Inspired by a friend’s Instagram post about her subscription box to ‘ugly’ produce that normally goes to waste, I began considering one myself. I mentioned more than a week ago to my partner that I’d be interested in trying one of them so long as it did not break the bank. Unsurprisingly, he agreed. See, we love samples and trying new things when it comes to food, coffee, tea, and so on. Being able to try something before fully committing to it is always a great idea. Unfortunately, COVID keeps us firmly exiled, for the good of the realm, at home. Our groceries are delivered, and barring forgetting to add personal hygiene items to the list for delivery, we stay home.

We can’t head on out and get our shopping on at our favorite produce places or Asian grocers or visit a farmer’s market. Surprisingly, we almost thought we wouldn’t be able to get a subscription ‘ugly’ produce box either as none of them were shipping to Florida.

Or so we thought.
(The Dramatic Music Goes Here.)
....
▶ [Check your understanding]
(A) According to the passage about the "ugly" produce subscription box, what prompted the writer to start considering one?
(B) Reproduce the part of the produce-box passage that begins with the words containing "We can’t head" and ends with "shipping to Florida.".

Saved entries
....
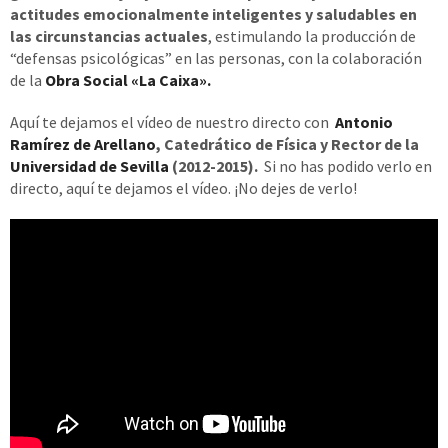
actitudes emocionalmente inteligentes y saludables en
las circunstancias actuales
, estimulando la producción de
“defensas psicológicas” en las personas, con la colaboración
de la
Obra Social «La Caixa».
Aquí te dejamos el vídeo de nuestro directo con
Antonio
Ramírez de Arellano
, Catedrático de Física y Rector de la
Universidad de Sevilla
(2012-2015).
Si no has podido verlo en
directo, aquí te dejamos el vídeo. ¡No dejes de verlo!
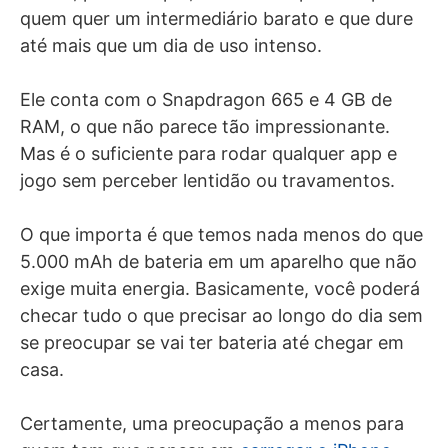
quem quer um intermediário barato e que dure
até mais que um dia de uso intenso.
Ele conta com o Snapdragon 665 e 4 GB de
RAM, o que não parece tão impressionante.
Mas é o suficiente para rodar qualquer app e
jogo sem perceber lentidão ou travamentos.
O que importa é que temos nada menos do que
5.000 mAh de bateria em um aparelho que não
exige muita energia. Basicamente, você poderá
checar tudo o que precisar ao longo do dia sem
se preocupar se vai ter bateria até chegar em
casa.
Certamente, uma preocupação a menos para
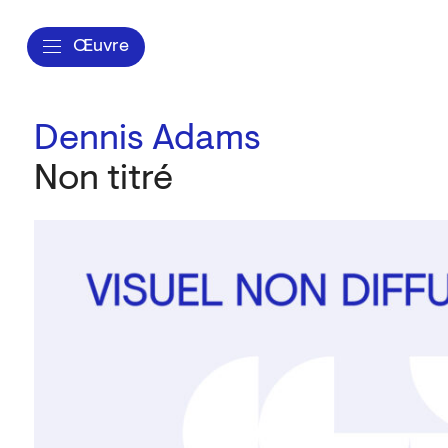
Œuvre
Dennis Adams
Non titré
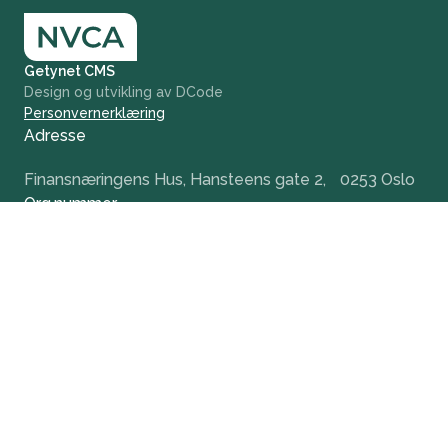
Getynet CMS
Design og utvikling av DCode
Personvernerklæring
Adresse
Finansnæringens Hus, Hansteens gate 2, 0253 Oslo
Org.nummer
984 379 846
+47 932 51 124
office@nvca.no
LinkedIn
Nyhetsbrev
Hold deg oppdatert og få tidlig tilgang til våre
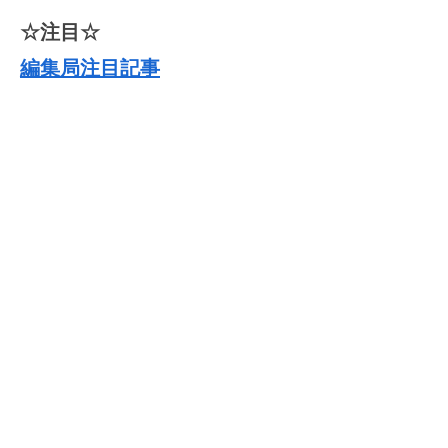
☆注目☆
編集局注目記事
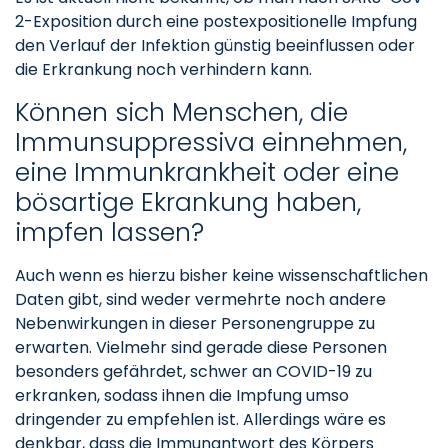
2-Exposition durch eine postexpositionelle Impfung
den Verlauf der Infektion günstig beeinflussen oder
die Erkrankung noch verhindern kann.
Können sich Menschen, die
Immunsuppressiva einnehmen,
eine Immunkrankheit oder eine
bösartige Ekrankung haben,
impfen lassen?
Auch wenn es hierzu bisher keine wissenschaftlichen
Daten gibt, sind weder vermehrte noch andere
Nebenwirkungen in dieser Personengruppe zu
erwarten. Vielmehr sind gerade diese Personen
besonders gefährdet, schwer an COVID-19 zu
erkranken, sodass ihnen die Impfung umso
dringender zu empfehlen ist. Allerdings wäre es
denkbar, dass die Immunantwort des Körpers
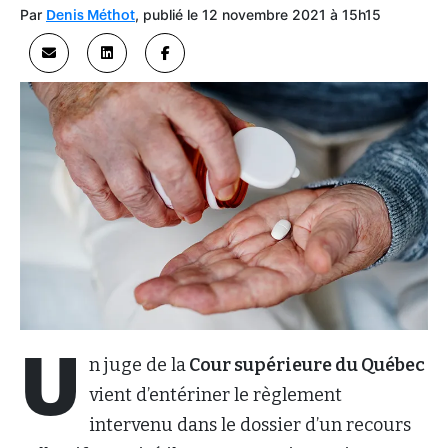
Par
, publié le 12 novembre 2021 à 15h15
Denis Méthot
U
n juge de la
Cour supérieure du Québec
vient d’entériner le règlement
intervenu dans le dossier d’un recours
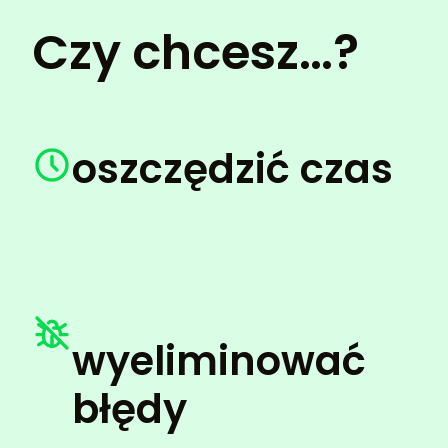
Czy chcesz…?
oszczędzić czas
wyeliminować
błędy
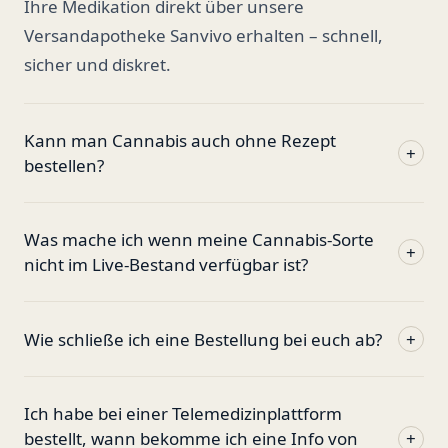
Ihre Medikation direkt über unsere
Versandapotheke Sanvivo erhalten – schnell,
sicher und diskret.
Kann man Cannabis auch ohne Rezept
+
bestellen?
Was mache ich wenn meine Cannabis-Sorte
+
nicht im Live-Bestand verfügbar ist?
Wie schließe ich eine Bestellung bei euch ab?
+
Ich habe bei einer Telemedizinplattform
bestellt, wann bekomme ich eine Info von
+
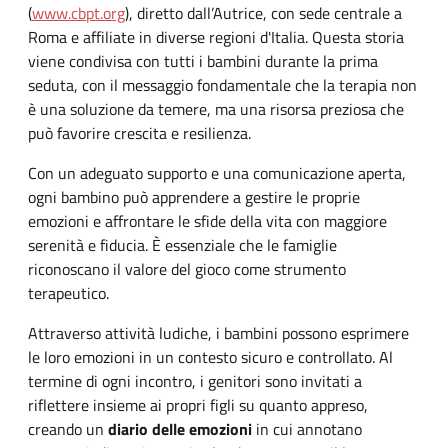
(
www.cbpt.org
), diretto dall’Autrice, con sede centrale a
Roma e affiliate in diverse regioni d'Italia. Questa storia
viene condivisa con tutti i bambini durante la prima
seduta, con il messaggio fondamentale che la terapia non
è una soluzione da temere, ma una risorsa preziosa che
può favorire crescita e resilienza.
Con un adeguato supporto e una comunicazione aperta,
ogni bambino può apprendere a gestire le proprie
emozioni e affrontare le sfide della vita con maggiore
serenità e fiducia. È essenziale che le famiglie
riconoscano il valore del gioco come strumento
terapeutico.
Attraverso attività ludiche, i bambini possono esprimere
le loro emozioni in un contesto sicuro e controllato. Al
termine di ogni incontro, i genitori sono invitati a
riflettere insieme ai propri figli su quanto appreso,
creando un
diario delle emozioni
in cui annotano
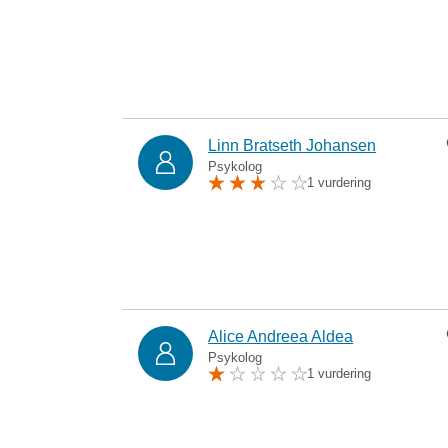
Linn Bratseth Johansen
Psykolog
1 vurdering
Alice Andreea Aldea
Psykolog
1 vurdering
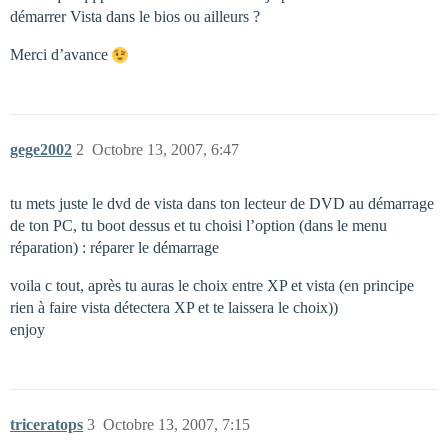
démarrer Vista dans le bios ou ailleurs ?
Merci d’avance
gege2002
2
Octobre 13, 2007, 6:47
tu mets juste le dvd de vista dans ton lecteur de DVD au démarrage
de ton PC, tu boot dessus et tu choisi l’option (dans le menu
réparation) : réparer le démarrage
voila c tout, après tu auras le choix entre XP et vista (en principe
rien à faire vista détectera XP et te laissera le choix))
enjoy
triceratops
3
Octobre 13, 2007, 7:15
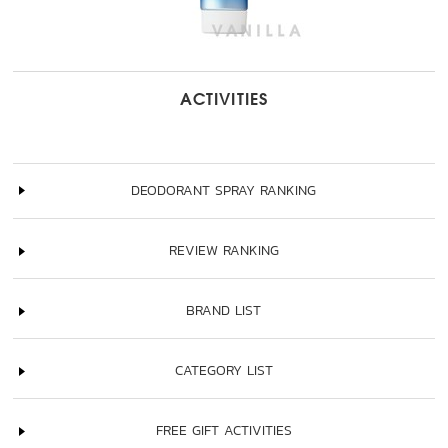
ACTIVITIES
DEODORANT SPRAY RANKING
REVIEW RANKING
BRAND LIST
CATEGORY LIST
FREE GIFT ACTIVITIES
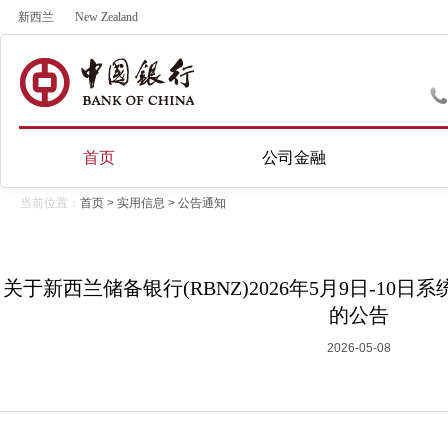
新西兰
New Zealand
首页
公司金融
当前位置：
首页
>
实用信息
>
公告通知
关于新西兰储备银行(RBNZ)2026年5月9日-1
的公告
2026-05-08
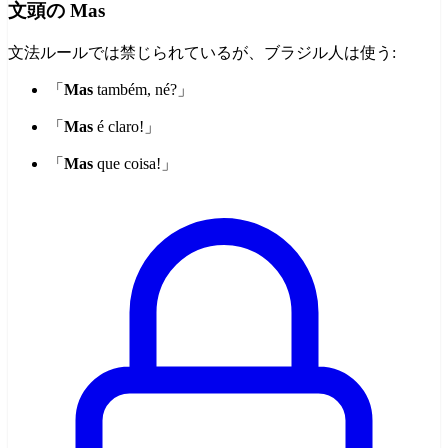
文頭の Mas
文法ルールでは禁じられているが、ブラジル人は使う:
「
Mas
também, né?」
「
Mas
é claro!」
「
Mas
que coisa!」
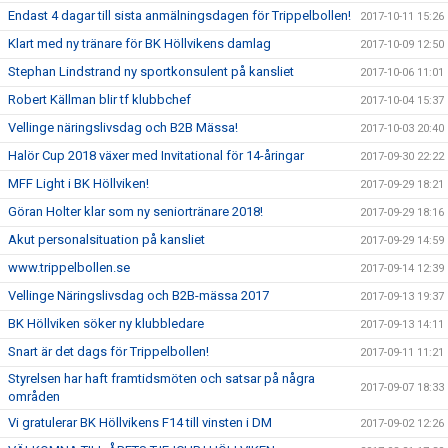
Endast 4 dagar till sista anmälningsdagen för Trippelbollen!
2017-10-11 15:26
Klart med ny tränare för BK Höllvikens damlag
2017-10-09 12:50
Stephan Lindstrand ny sportkonsulent på kansliet
2017-10-06 11:01
Robert Källman blir tf klubbchef
2017-10-04 15:37
Vellinge näringslivsdag och B2B Mässa!
2017-10-03 20:40
Halör Cup 2018 växer med Invitational för 14-åringar
2017-09-30 22:22
MFF Light i BK Höllviken!
2017-09-29 18:21
Göran Holter klar som ny seniortränare 2018!
2017-09-29 18:16
Akut personalsituation på kansliet
2017-09-29 14:59
www.trippelbollen.se
2017-09-14 12:39
Vellinge Näringslivsdag och B2B-mässa 2017
2017-09-13 19:37
BK Höllviken söker ny klubbledare
2017-09-13 14:11
Snart är det dags för Trippelbollen!
2017-09-11 11:21
Styrelsen har haft framtidsmöten och satsar på några
2017-09-07 18:33
områden
Vi gratulerar BK Höllvikens F14 till vinsten i DM
2017-09-02 12:26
....
▶ [List of solutions]
(A) A friend's Instagram post about her subscription box of "ugly" produce that normally goes to waste.

(B)
We can’t head on out and get our shopping on at our favorite produce places or Asian grocers or visit a farmer’s market. Surprisingly, we almost thought we wouldn’t be able to get a subscription ‘ugly’ produce box either as none of them were shipping to Florida.